La pesatura del cuore: il momento del Giudizio Divino

Picoult lavora su molte informazioni provenienti da una varietà di discipline – dall’arte alla scienza alla storia – con un focus sull’egittologia. C’è una forte inclinazione accademica in questo libro, che mescola insieme quesiti di scienze umane e filosofia, ad altri di egittologia e di fisica; l’autrice entra nei dettagli riguardanti la fisica quantistica, la materia di Brian, la storia dell’Egitto e i geroglifici, inserendo nel testo anche le immagini e le spiegazioni della scrittura. Anche sul lavoro di doula troviamo ampi capitoli di spiegazioni riguardanti i doveri e le preoccupazioni di chi ha questo ruolo.

Ma a volte le lunghe lezioni sembrano abbastanza separate dalla storia. Risulta evidente lo sforzo di Picoult per legare queste lunghe discussioni alla sua narrativa, ma a volte la connessione con la trama diventa piuttosto tenue e non è chiaro quale valore dovrebbe derivare separatamente dalla lezione di storia o di fisica che viene esposta. A volte queste parti fanno sembrare che il libro rallenti e fanno un po’ desiderare di tornare al focus della storia che lega i protagonisti: le strazianti scelte morali, le complicate dinamiche familiari, il profondo tuffo nelle questioni etiche, le domande sulle seconde possibilità, sull’aver preso le decisioni giuste e sull’implacabile finitezza della vita.

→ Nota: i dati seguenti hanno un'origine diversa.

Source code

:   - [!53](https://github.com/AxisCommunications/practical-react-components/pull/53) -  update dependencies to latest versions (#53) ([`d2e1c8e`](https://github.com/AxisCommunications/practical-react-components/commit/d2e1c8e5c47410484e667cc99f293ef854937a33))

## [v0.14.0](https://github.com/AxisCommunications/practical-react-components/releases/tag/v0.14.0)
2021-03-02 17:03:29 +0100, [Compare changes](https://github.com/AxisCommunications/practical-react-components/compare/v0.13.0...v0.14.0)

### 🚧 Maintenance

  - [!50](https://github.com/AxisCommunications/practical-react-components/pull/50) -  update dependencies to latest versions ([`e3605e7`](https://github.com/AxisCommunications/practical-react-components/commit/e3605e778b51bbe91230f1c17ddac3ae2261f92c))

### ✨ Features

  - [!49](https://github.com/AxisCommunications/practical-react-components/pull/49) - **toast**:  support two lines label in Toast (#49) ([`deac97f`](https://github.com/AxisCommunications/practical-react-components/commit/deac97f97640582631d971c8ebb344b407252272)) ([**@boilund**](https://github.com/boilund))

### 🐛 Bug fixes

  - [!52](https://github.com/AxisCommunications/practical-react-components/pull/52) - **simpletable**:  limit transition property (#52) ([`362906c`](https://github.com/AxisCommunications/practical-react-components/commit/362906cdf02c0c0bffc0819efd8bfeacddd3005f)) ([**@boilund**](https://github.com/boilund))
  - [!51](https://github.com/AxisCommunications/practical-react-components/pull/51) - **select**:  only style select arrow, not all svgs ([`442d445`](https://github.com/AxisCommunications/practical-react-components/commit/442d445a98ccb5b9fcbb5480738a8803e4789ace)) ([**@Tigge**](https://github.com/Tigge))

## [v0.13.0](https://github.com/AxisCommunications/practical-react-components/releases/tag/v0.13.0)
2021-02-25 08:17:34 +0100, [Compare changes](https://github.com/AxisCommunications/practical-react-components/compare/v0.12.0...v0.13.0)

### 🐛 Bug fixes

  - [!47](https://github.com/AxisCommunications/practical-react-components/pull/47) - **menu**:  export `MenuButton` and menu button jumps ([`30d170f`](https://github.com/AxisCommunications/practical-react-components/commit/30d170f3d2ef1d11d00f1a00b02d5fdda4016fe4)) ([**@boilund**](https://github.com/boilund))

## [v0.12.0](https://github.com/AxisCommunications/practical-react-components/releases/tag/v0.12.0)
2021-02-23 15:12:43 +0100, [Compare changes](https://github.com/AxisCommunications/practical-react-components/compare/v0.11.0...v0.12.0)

Qui potete leggere l’incipit.

Dopo gli studi di scrittura creativa a Princeton, Jodi Picoult ha lavorato come copywriter, editor ed insegnante di inglese. Nel 2003 ha vinto il New England Bookseller Award for Fiction e nel 2005 il Premio Alex con My Sister’s Keeper. È sposata con Tim Van Leer, conosciuto a Princeton, dal quale ha avuto tre figli, Samantha, Kyle e Jake. Vivono ad Hanover (New Hampshire), assieme a tre cani ed altri animali. Il romanzo La custode di mia sorella del 2004, da cui è stato tratto omonimo adattamento cinematografico, le ha dato molta notorietà. Ha scritto diversi romanzi, divenuti best sellers.